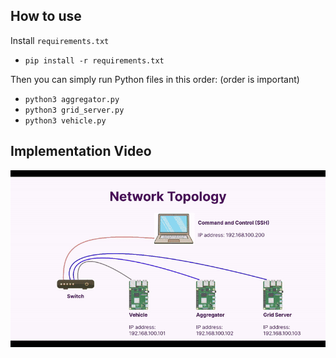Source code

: ## How to use
Install `requirements.txt` 
  - `pip install -r requirements.txt`

Then you can simply run Python files in this order: (order is important)
  - `python3 aggregator.py`
  - `python3 grid_server.py`
  - `python3 vehicle.py`

## Implementation Video
![.gif version of video](https://github.com/alirezajavadi/an_enhanced_security_protocol_for_vehicular_ad-hoc_networks/blob/main/implementation_gif.gif)
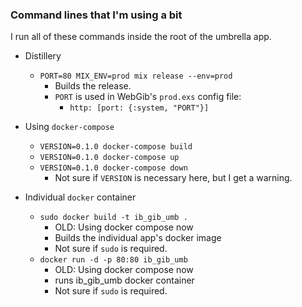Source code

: ### Command lines that I'm using a bit

I run all of these commands inside the root of the umbrella app.

* Distillery
  * `PORT=80 MIX_ENV=prod mix release --env=prod`
    * Builds the release.
    * `PORT` is used in WebGib's `prod.exs` config file:
      * `http: [port: {:system, "PORT"}]`

* Using `docker-compose`
  * `VERSION=0.1.0 docker-compose build`
  * `VERSION=0.1.0 docker-compose up`
  * `VERSION=0.1.0 docker-compose down`
    * Not sure if `VERSION` is necessary here, but I get a warning.

* Individual `docker` container
  * `sudo docker build -t ib_gib_umb .`
    * OLD: Using docker compose now
    * Builds the individual app's docker image
    * Not sure if `sudo` is required.
  * `docker run -d -p 80:80 ib_gib_umb`
    * OLD: Using docker compose now
    * runs ib_gib_umb docker container
    * Not sure if `sudo` is required.
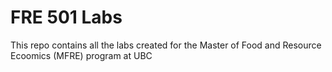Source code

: # FRE 501 Labs

This repo contains all the labs created for the Master of Food and Resource Ecoomics (MFRE) program at UBC
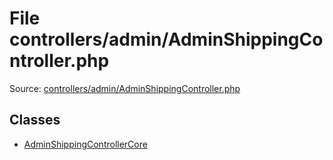 File controllers/admin/AdminShippingController.php
=========

Source: [controllers/admin/AdminShippingController.php](https://github.com/PrestaShop/PrestaShop/blob/1.5.4.1/controllers/admin/AdminShippingController.php)


Classes
-------

* [AdminShippingControllerCore](class.AdminShippingControllerCore.md)

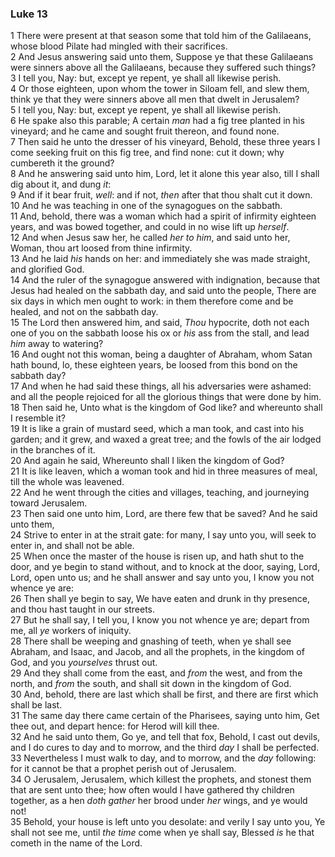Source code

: ### Luke 13

1 There were present at that season some that told him of the Galilaeans, whose blood Pilate had mingled with their sacrifices.  
2 And Jesus answering said unto them, Suppose ye that these Galilaeans were sinners above all the Galilaeans, because they suffered such things?  
3 I tell you, Nay: but, except ye repent, ye shall all likewise perish.  
4 Or those eighteen, upon whom the tower in Siloam fell, and slew them, think ye that they were sinners above all men that dwelt in Jerusalem?  
5 I tell you, Nay: but, except ye repent, ye shall all likewise perish.  
6 He spake also this parable; A certain *man* had a fig tree planted in his vineyard; and he came and sought fruit thereon, and found none.  
7 Then said he unto the dresser of his vineyard, Behold, these three years I come seeking fruit on this fig tree, and find none: cut it down; why cumbereth it the ground?  
8 And he answering said unto him, Lord, let it alone this year also, till I shall dig about it, and dung *it*:  
9 And if it bear fruit, *well*: and if not, *then* after that thou shalt cut it down.  
10 And he was teaching in one of the synagogues on the sabbath.  
11 And, behold, there was a woman which had a spirit of infirmity eighteen years, and was bowed together, and could in no wise lift up *herself*.  
12 And when Jesus saw her, he called *her to him*, and said unto her, Woman, thou art loosed from thine infirmity.  
13 And he laid *his* hands on her: and immediately she was made straight, and glorified God.  
14 And the ruler of the synagogue answered with indignation, because that Jesus had healed on the sabbath day, and said unto the people, There are six days in which men ought to work: in them therefore come and be healed, and not on the sabbath day.  
15 The Lord then answered him, and said, *Thou* hypocrite, doth not each one of you on the sabbath loose his ox or *his* ass from the stall, and lead *him* away to watering?  
16 And ought not this woman, being a daughter of Abraham, whom Satan hath bound, lo, these eighteen years, be loosed from this bond on the sabbath day?  
17 And when he had said these things, all his adversaries were ashamed: and all the people rejoiced for all the glorious things that were done by him.  
18 Then said he, Unto what is the kingdom of God like? and whereunto shall I resemble it?  
19 It is like a grain of mustard seed, which a man took, and cast into his garden; and it grew, and waxed a great tree; and the fowls of the air lodged in the branches of it.  
20 And again he said, Whereunto shall I liken the kingdom of God?  
21 It is like leaven, which a woman took and hid in three measures of meal, till the whole was leavened.  
22 And he went through the cities and villages, teaching, and journeying toward Jerusalem.  
23 Then said one unto him, Lord, are there few that be saved? And he said unto them,  
24 Strive to enter in at the strait gate: for many, I say unto you, will seek to enter in, and shall not be able.  
25 When once the master of the house is risen up, and hath shut to the door, and ye begin to stand without, and to knock at the door, saying, Lord, Lord, open unto us; and he shall answer and say unto you, I know you not whence ye are:  
26 Then shall ye begin to say, We have eaten and drunk in thy presence, and thou hast taught in our streets.  
27 But he shall say, I tell you, I know you not whence ye are; depart from me, all *ye* workers of iniquity.  
28 There shall be weeping and gnashing of teeth, when ye shall see Abraham, and Isaac, and Jacob, and all the prophets, in the kingdom of God, and you *yourselves* thrust out.  
29 And they shall come from the east, and *from* the west, and from the north, and *from* the south, and shall sit down in the kingdom of God.  
30 And, behold, there are last which shall be first, and there are first which shall be last.  
31 The same day there came certain of the Pharisees, saying unto him, Get thee out, and depart hence: for Herod will kill thee.  
32 And he said unto them, Go ye, and tell that fox, Behold, I cast out devils, and I do cures to day and to morrow, and the third *day* I shall be perfected.  
33 Nevertheless I must walk to day, and to morrow, and the *day* following: for it cannot be that a prophet perish out of Jerusalem.  
34 O Jerusalem, Jerusalem, which killest the prophets, and stonest them that are sent unto thee; how often would I have gathered thy children together, as a hen *doth gather* her brood under *her* wings, and ye would not!  
35 Behold, your house is left unto you desolate: and verily I say unto you, Ye shall not see me, until *the time* come when ye shall say, Blessed *is* he that cometh in the name of the Lord.  
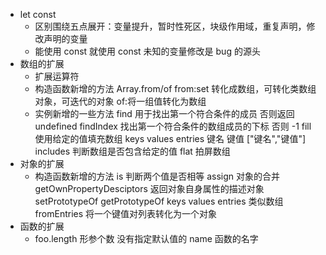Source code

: - let const
  - 区别围绕五点展开：变量提升，暂时性死区，块级作用域，重复声明，修改声明的变量
  - 能使用 const 就使用 const 未知的变量修改是 bug 的源头
- 数组的扩展
  - 扩展运算符
  - 构造函数新增的方法 Array.from/of from:set 转化成数组，可转化类数组对象，可迭代的对象 of:将一组值转化为数组
  - 实例新增的一些方法
    find 用于找出第一个符合条件的成员 否则返回 undefined
    findIndex 找出第一个符合条件的数组成员的下标 否则 -1
    fill 使用给定的值填充数组
    keys values entries 键名 键值 ["键名","键值"]
    includes 判断数组是否包含给定的值
    flat 拍屏数组
- 对象的扩展
  - 构造函数新增的方法
    is 判断两个值是否相等
    assign 对象的合并
    getOwnPropertyDesciptors 返回对象自身属性的描述对象
    setPrototypeOf getPrototypeOf
    keys values entries 类似数组
    fromEntries 将一个键值对列表转化为一个对象
- 函数的扩展
  - foo.length 形参个数 没有指定默认值的
    name 函数的名字
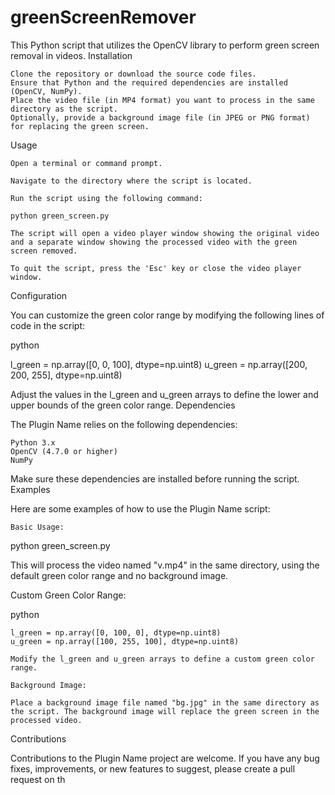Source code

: # greenScreenRemover

This Python script that utilizes the OpenCV library to perform green screen removal in videos.
Installation

    Clone the repository or download the source code files.
    Ensure that Python and the required dependencies are installed (OpenCV, NumPy).
    Place the video file (in MP4 format) you want to process in the same directory as the script.
    Optionally, provide a background image file (in JPEG or PNG format) for replacing the green screen.

Usage

    Open a terminal or command prompt.

    Navigate to the directory where the script is located.

    Run the script using the following command:

    python green_screen.py

    The script will open a video player window showing the original video and a separate window showing the processed video with the green screen removed.

    To quit the script, press the 'Esc' key or close the video player window.

Configuration

You can customize the green color range by modifying the following lines of code in the script:

python

l_green = np.array([0, 0, 100], dtype=np.uint8)
u_green = np.array([200, 200, 255], dtype=np.uint8)

Adjust the values in the l_green and u_green arrays to define the lower and upper bounds of the green color range.
Dependencies

The Plugin Name relies on the following dependencies:

    Python 3.x
    OpenCV (4.7.0 or higher)
    NumPy

Make sure these dependencies are installed before running the script.
Examples

Here are some examples of how to use the Plugin Name script:

    Basic Usage:

python green_screen.py

This will process the video named "v.mp4" in the same directory, using the default green color range and no background image.

Custom Green Color Range:

python

    l_green = np.array([0, 100, 0], dtype=np.uint8)
    u_green = np.array([100, 255, 100], dtype=np.uint8)

    Modify the l_green and u_green arrays to define a custom green color range.

    Background Image:

    Place a background image file named "bg.jpg" in the same directory as the script. The background image will replace the green screen in the processed video.

Contributions

Contributions to the Plugin Name project are welcome. If you have any bug fixes, improvements, or new features to suggest, please create a pull request on th

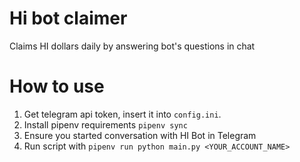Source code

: # Hi bot claimer

Claims HI dollars daily by answering bot's questions in chat

# How to use

1. Get telegram api token, insert it into `config.ini`.
2. Install pipenv requirements `pipenv sync`
3. Ensure you started conversation with HI Bot in Telegram
4. Run script with `pipenv run python main.py <YOUR_ACCOUNT_NAME>`
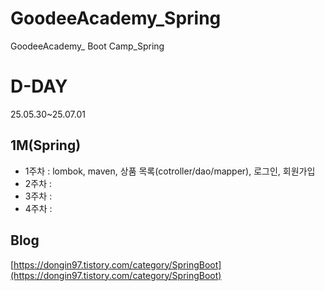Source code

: # GoodeeAcademy_Spring
GoodeeAcademy_ Boot Camp_Spring

# D-DAY
25.05.30~25.07.01

## 1M(Spring) 
- 1주차 : lombok, maven, 상품 목록(cotroller/dao/mapper), 로그인, 회원가입
- 2주차 : 
- 3주차 : 
- 4주차 : 

## Blog
[https://dongin97.tistory.com/category/SpringBoot](https://dongin97.tistory.com/category/SpringBoot)
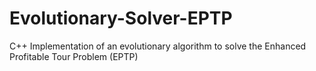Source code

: # Evolutionary-Solver-EPTP
C++ Implementation of an evolutionary algorithm to solve the Enhanced Profitable Tour Problem (EPTP)
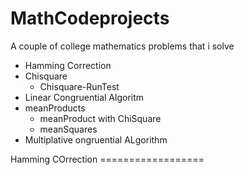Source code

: # MathCodeprojects
A couple of college mathematics problems that i solve
<ul>
  <li>Hamming Correction</li>
  <li>Chisquare
    <ul>
      <li>Chisquare-RunTest</li>
    </ul>
  </li>
  <li>Linear Congruential Algoritm</li>
  <li>meanProducts
    <ul>
      <li>meanProduct with ChiSquare</li>
      <li>meanSquares</li>
    </ul>
  </li>
  <li>Multiplative ongruential ALgorithm</li>
</ul>
Hamming COrrection
==================
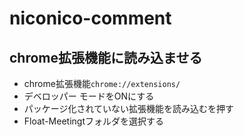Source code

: # niconico-comment

## chrome拡張機能に読み込ませる
- chrome拡張機能`chrome://extensions/`
- デベロッパー モードをONにする
- パッケージ化されていない拡張機能を読み込むを押す
- Float-Meetingtフォルダを選択する
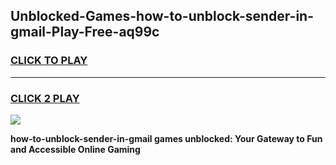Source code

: 
## Unblocked-Games-how-to-unblock-sender-in-gmail-Play-Free-aq99c
<h3>
<a href="https://premium76.site?title=how-to-unblock-sender-in-gmail&ref=21A">CLICK TO PLAY</a></h3>
<hr>

<h3>
<a href="https://premium76.site?title=how-to-unblock-sender-in-gmail&ref=21A">CLICK 2 PLAY</a>
  
</h3>

<a href="https://premium76.site?title=how-to-unblock-sender-in-gmail&ref=21A"><img src="https://clearcache.store/games.png"></a>


**how-to-unblock-sender-in-gmail games unblocked: Your Gateway to Fun and Accessible Online Gaming**

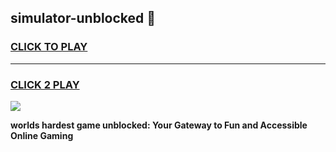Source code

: 
## simulator-unblocked 👋
<h3>
<a href="https://premium.freeplayer.one?title=simulator-unblocked&ref=14F">CLICK TO PLAY</a></h3>
<hr>

<h3>
<a href="https://premium.freeplayer.one?title=simulator-unblocked&ref=14F">CLICK 2 PLAY</a>
  
</h3>

<a href="https://premium.freeplayer.one?title=simulator-unblocked&ref=12F/"><img src="https://clearcache.store/games.png"></a>


**worlds hardest game unblocked: Your Gateway to Fun and Accessible Online Gaming**

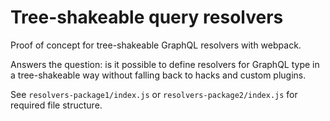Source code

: # Tree-shakeable query resolvers

Proof of concept for tree-shakeable GraphQL resolvers with webpack.

Answers the question: is it possible to define resolvers for GraphQL type in a tree-shakeable way
without falling back to hacks and custom plugins.

See `resolvers-package1/index.js` or `resolvers-package2/index.js` for required file structure.

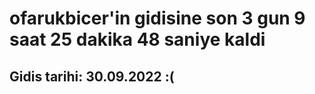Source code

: # ofarukbicer'in gidisine son 3 gun 9 saat 25 dakika 48 saniye kaldi

## Gidis tarihi: 30.09.2022 :(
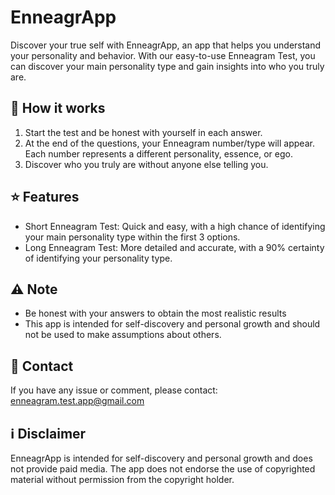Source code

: # **EnneagrApp**

Discover your true self with EnneagrApp, an app that helps you understand your personality and behavior. With our easy-to-use Enneagram Test, you can discover your main personality type and gain insights into who you truly are.

## :wrench: **How it works**

1.  Start the test and be honest with yourself in each answer.
2.  At the end of the questions, your Enneagram number/type will appear. Each number represents a different personality, essence, or ego.
3.  Discover who you truly are without anyone else telling you.

## :star: **Features**

-   Short Enneagram Test: Quick and easy, with a high chance of identifying your main personality type within the first 3 options.
-   Long Enneagram Test: More detailed and accurate, with a 90% certainty of identifying your personality type.

## :warning: **Note**

-   Be honest with your answers to obtain the most realistic results
-   This app is intended for self-discovery and personal growth and should not be used to make assumptions about others.

## :email: **Contact**

If you have any issue or comment, please contact: enneagram.test.app@gmail.com

## :information_source: **Disclaimer**

EnneagrApp is intended for self-discovery and personal growth and does not provide paid media. The app does not endorse the use of copyrighted material without permission from the copyright holder.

+++

* What you have to do:
Above are the records; copy exactly the lines from the line with "## :warning: **Note**" through the line with "## :email: **Contact**", both included.

* Answer box:
## :warning: **Note**

-   Be honest with your answers to obtain the most realistic results
-   This app is intended for self-discovery and personal growth and should not be used to make assumptions about others.

## :email: **Contact**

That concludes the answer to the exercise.